● **The records**:
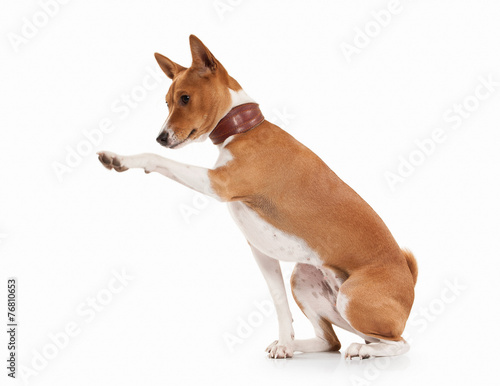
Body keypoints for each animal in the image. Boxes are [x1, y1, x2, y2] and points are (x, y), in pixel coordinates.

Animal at [98, 34, 418, 360]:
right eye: (167, 102)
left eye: (185, 98)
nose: (160, 137)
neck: (241, 130)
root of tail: (410, 278)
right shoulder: (261, 251)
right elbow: (279, 303)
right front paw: (285, 344)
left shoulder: (219, 183)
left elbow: (158, 160)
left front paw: (119, 158)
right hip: (303, 279)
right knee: (331, 341)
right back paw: (301, 346)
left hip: (353, 299)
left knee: (398, 343)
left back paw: (363, 350)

● **Assignment**:
Which lines of the records above contain the word "right"? Copy each of them.

● **Finished task**:
right eye: (167, 102)
right shoulder: (261, 251)
right elbow: (279, 303)
right front paw: (285, 344)
right hip: (303, 279)
right knee: (331, 341)
right back paw: (301, 346)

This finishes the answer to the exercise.